#### PROBLEM STATEMENT
An exact transcription of the listing, without its images, is what the answer must contain.

#### EXCERPTED DATA
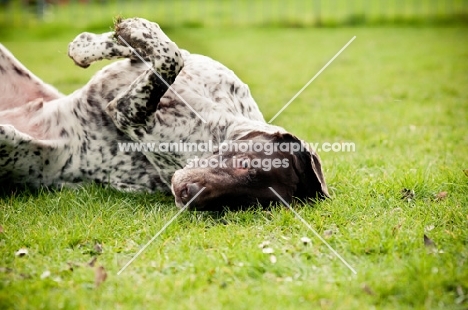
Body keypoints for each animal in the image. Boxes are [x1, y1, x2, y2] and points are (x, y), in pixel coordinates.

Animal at [0, 17, 330, 211]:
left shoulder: (127, 113)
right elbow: (164, 51)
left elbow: (168, 59)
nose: (187, 197)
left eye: (244, 203)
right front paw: (90, 44)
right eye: (245, 164)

#### EXPECTED OUTPUT
Body keypoints for each animal in the image. Boxes are [x1, y1, x2, y2] and points are (x, y), in pixel coordinates.

Animal at [0, 17, 330, 211]:
left shoulder: (127, 113)
right elbow: (164, 51)
left elbow: (168, 59)
nose: (187, 197)
left eye: (244, 203)
right front paw: (90, 44)
right eye: (245, 164)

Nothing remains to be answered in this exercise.